Look through the data that follows and say how many of its lines contain "Account", giving the number only.

→ Saved entries
-------------------------

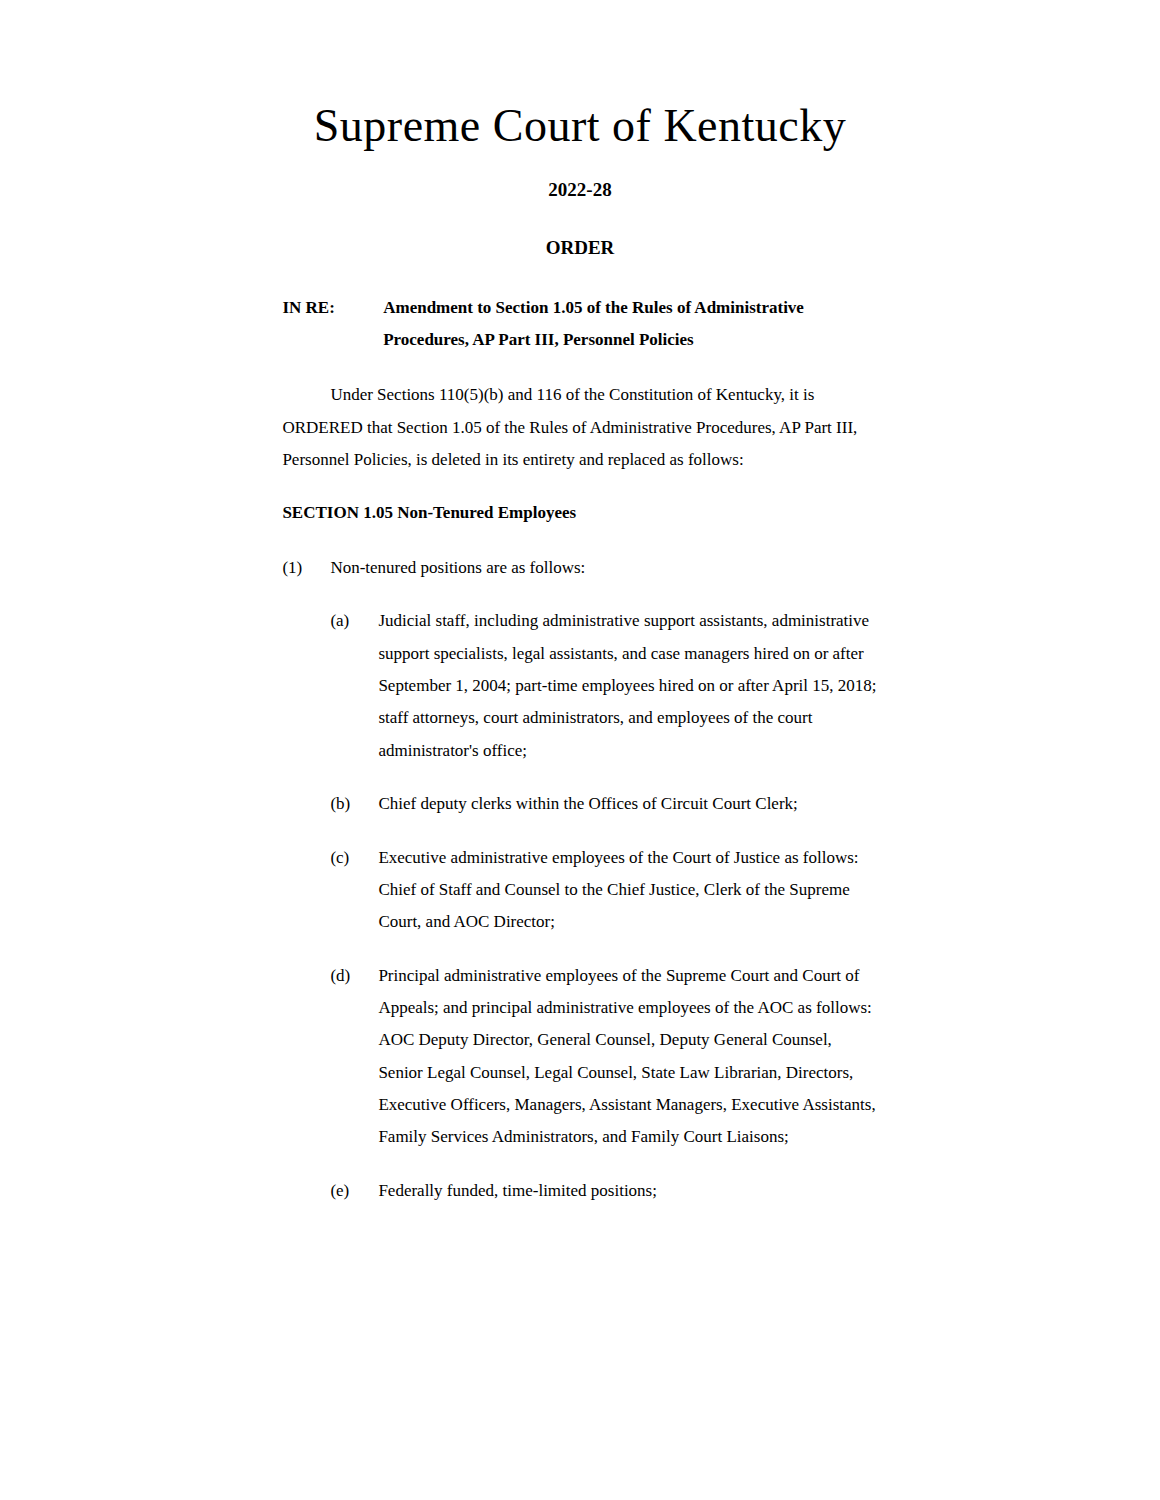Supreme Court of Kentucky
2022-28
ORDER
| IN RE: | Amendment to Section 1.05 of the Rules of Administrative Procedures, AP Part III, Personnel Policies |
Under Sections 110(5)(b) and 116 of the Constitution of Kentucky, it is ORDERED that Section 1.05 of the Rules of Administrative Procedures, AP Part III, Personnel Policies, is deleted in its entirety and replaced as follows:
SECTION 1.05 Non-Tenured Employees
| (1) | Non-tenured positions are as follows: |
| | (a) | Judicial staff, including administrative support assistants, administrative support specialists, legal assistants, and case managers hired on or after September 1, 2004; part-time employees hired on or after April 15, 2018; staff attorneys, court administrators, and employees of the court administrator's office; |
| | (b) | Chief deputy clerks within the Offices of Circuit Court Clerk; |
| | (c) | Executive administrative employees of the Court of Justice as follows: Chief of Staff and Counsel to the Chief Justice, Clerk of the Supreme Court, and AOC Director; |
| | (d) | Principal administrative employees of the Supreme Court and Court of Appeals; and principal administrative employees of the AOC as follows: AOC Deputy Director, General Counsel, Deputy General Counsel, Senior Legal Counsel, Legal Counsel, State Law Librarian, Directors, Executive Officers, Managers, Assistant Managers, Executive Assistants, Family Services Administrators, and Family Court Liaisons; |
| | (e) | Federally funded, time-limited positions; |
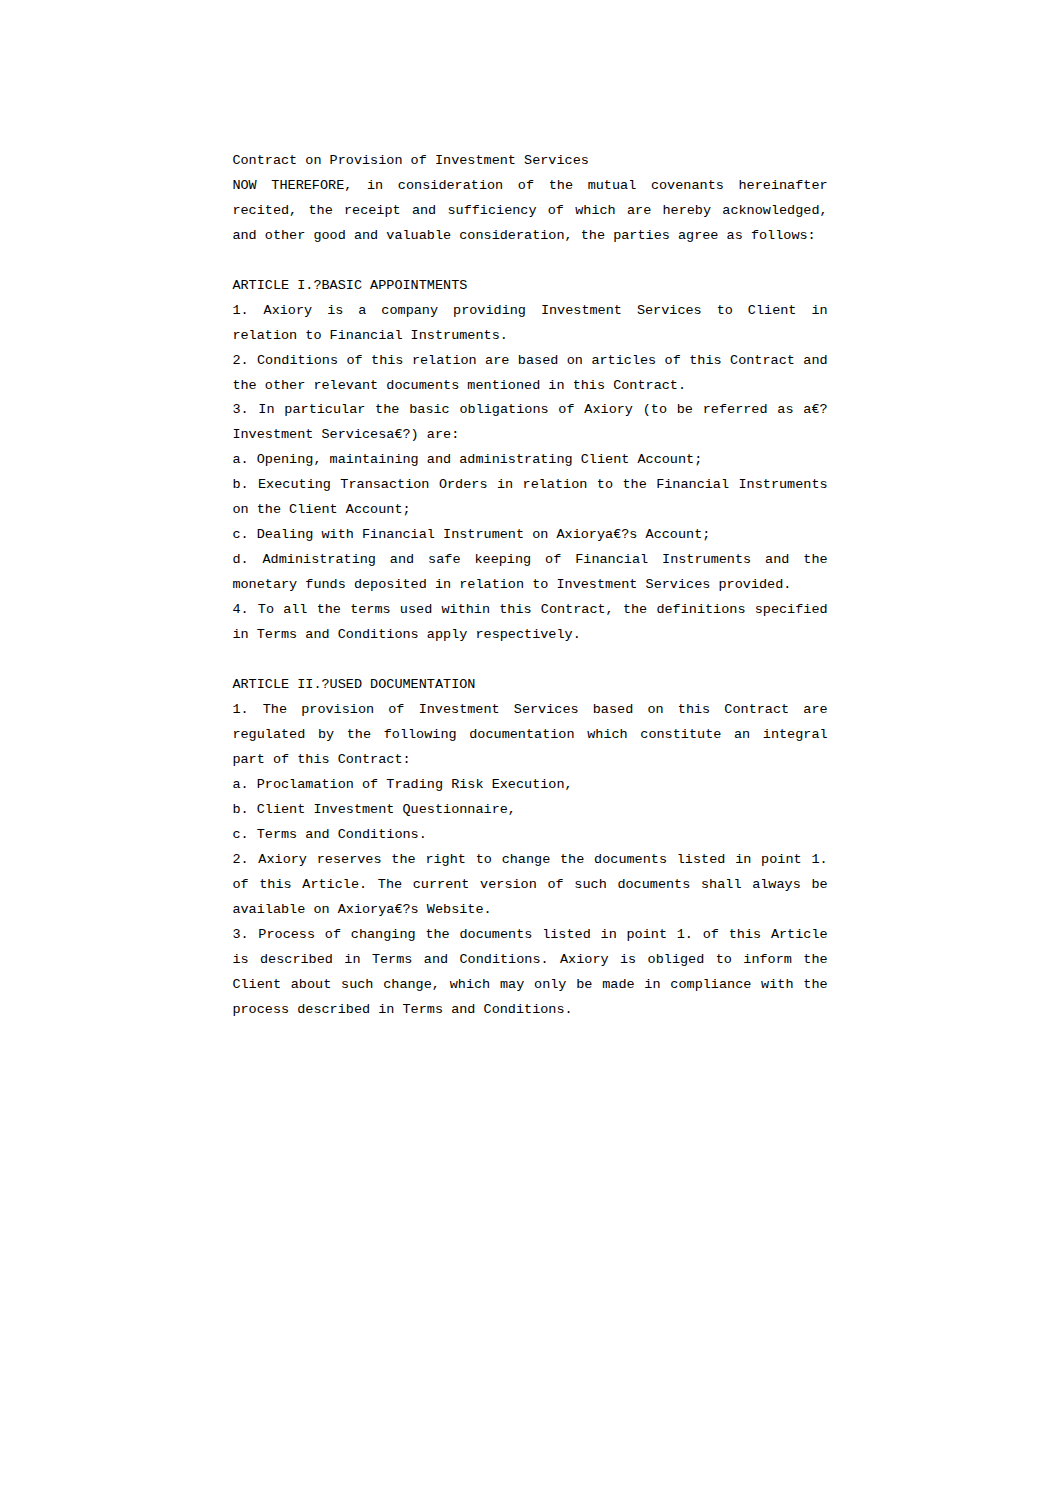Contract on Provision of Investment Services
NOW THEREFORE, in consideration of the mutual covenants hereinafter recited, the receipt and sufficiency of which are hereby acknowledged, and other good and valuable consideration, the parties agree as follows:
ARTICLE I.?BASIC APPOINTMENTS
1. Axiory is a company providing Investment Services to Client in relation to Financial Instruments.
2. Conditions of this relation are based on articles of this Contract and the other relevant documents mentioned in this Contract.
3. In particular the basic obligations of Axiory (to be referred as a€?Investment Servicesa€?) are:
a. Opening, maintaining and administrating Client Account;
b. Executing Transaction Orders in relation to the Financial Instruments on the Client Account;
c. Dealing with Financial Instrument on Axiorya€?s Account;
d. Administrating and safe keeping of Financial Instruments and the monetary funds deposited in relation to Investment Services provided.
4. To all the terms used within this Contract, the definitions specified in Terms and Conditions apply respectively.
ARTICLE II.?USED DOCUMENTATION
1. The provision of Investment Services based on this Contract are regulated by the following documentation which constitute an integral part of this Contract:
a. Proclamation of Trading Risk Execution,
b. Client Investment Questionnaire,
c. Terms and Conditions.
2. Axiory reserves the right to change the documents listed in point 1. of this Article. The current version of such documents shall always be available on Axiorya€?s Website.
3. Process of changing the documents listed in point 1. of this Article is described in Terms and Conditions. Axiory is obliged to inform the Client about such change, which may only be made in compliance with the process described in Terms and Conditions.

-------------------------

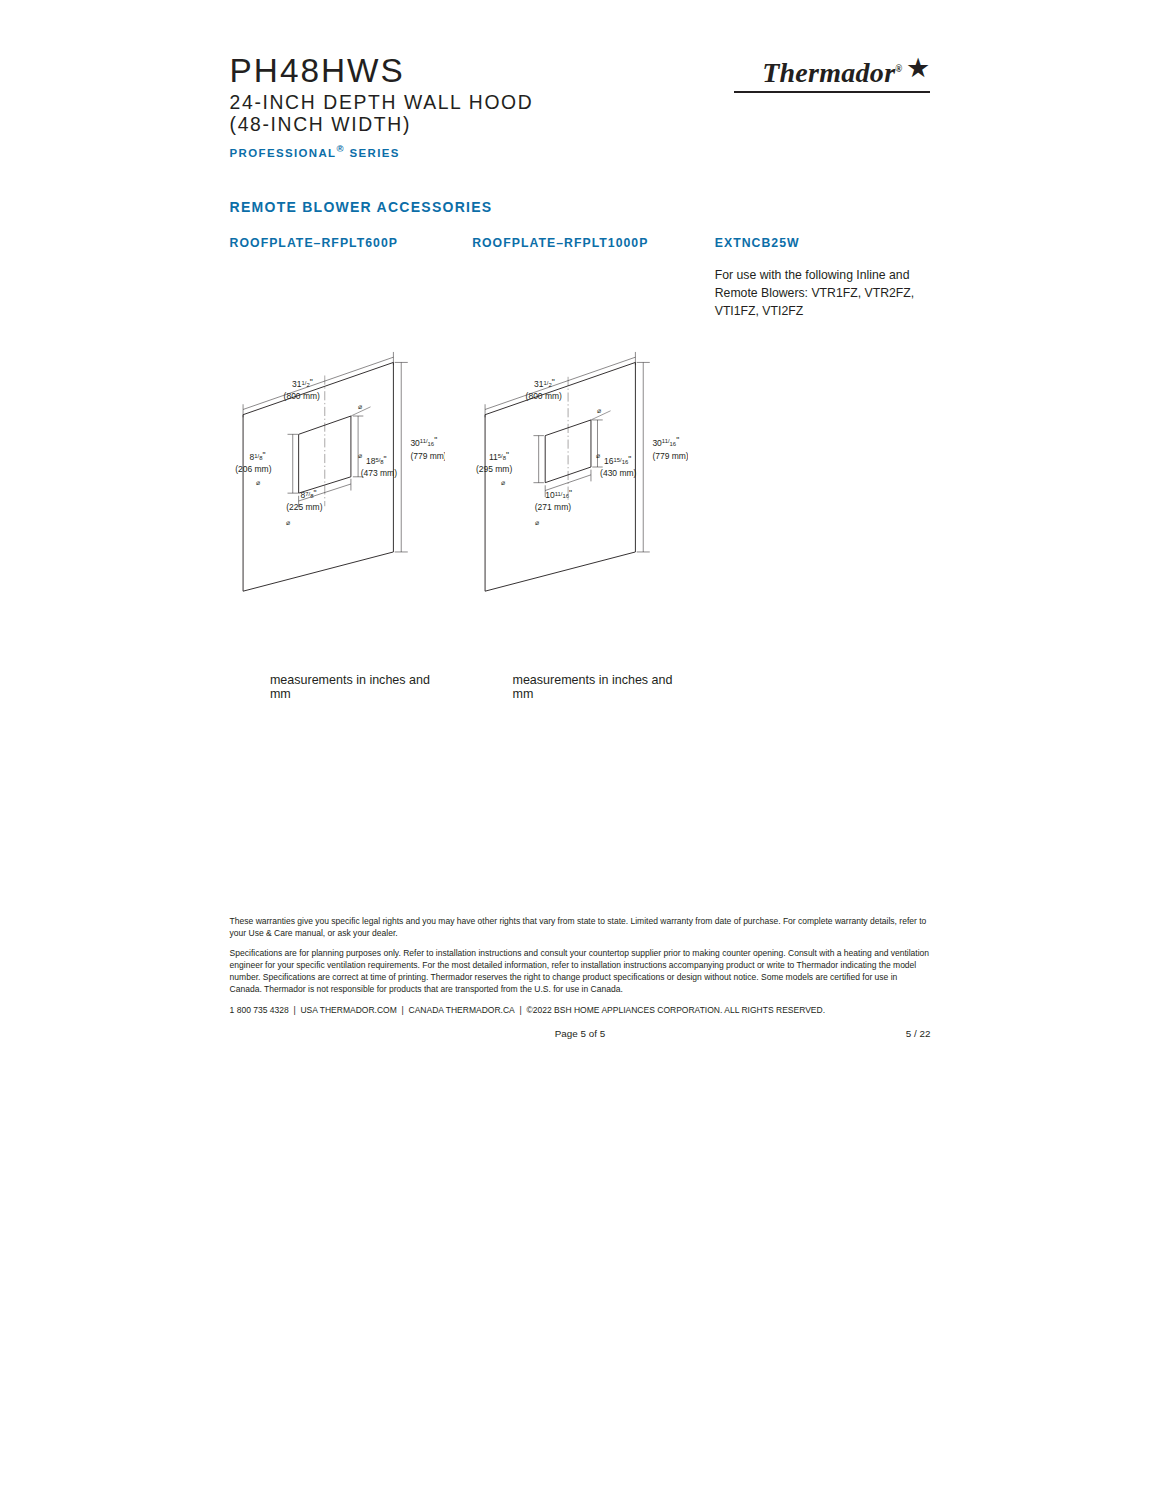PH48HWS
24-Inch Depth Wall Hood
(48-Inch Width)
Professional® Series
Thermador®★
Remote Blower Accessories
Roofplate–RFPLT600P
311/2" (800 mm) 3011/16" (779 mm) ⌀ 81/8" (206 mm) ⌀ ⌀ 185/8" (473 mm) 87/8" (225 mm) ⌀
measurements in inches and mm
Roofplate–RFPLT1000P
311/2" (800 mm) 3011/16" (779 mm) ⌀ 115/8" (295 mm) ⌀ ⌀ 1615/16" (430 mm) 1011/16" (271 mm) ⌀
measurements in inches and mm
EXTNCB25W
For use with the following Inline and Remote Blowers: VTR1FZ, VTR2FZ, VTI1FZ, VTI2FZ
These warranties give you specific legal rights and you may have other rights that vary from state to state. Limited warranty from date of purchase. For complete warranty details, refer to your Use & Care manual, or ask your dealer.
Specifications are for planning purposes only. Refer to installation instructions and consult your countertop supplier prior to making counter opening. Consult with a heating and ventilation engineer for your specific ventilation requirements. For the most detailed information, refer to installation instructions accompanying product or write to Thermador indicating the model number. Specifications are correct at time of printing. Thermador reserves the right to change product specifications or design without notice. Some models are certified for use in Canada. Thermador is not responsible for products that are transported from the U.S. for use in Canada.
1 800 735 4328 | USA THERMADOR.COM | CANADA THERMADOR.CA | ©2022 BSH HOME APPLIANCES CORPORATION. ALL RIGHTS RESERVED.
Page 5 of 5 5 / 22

-------------------------

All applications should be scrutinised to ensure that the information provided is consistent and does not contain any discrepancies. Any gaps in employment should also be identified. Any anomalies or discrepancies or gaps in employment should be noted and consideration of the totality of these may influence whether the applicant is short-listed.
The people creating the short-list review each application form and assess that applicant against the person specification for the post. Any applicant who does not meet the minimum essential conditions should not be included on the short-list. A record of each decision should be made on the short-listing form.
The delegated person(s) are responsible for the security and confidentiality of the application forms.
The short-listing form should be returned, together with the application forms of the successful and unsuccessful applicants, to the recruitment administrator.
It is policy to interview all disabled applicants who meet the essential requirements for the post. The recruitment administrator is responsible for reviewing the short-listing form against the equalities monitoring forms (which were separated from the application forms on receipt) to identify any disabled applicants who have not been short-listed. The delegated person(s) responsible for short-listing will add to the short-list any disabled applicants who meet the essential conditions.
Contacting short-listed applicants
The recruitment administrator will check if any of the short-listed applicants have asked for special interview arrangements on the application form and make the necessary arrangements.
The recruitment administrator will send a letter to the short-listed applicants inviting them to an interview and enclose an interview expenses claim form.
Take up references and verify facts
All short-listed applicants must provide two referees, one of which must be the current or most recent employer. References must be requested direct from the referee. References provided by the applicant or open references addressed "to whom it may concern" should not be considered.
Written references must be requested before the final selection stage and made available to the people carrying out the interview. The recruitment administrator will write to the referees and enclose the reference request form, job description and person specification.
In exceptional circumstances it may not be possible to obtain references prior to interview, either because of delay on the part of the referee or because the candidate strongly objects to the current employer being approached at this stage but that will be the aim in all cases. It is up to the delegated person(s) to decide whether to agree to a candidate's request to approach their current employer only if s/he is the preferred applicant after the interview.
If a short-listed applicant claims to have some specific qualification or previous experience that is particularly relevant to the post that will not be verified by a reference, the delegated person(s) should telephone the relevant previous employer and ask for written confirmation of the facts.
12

-------------------------

→ Response to this task
3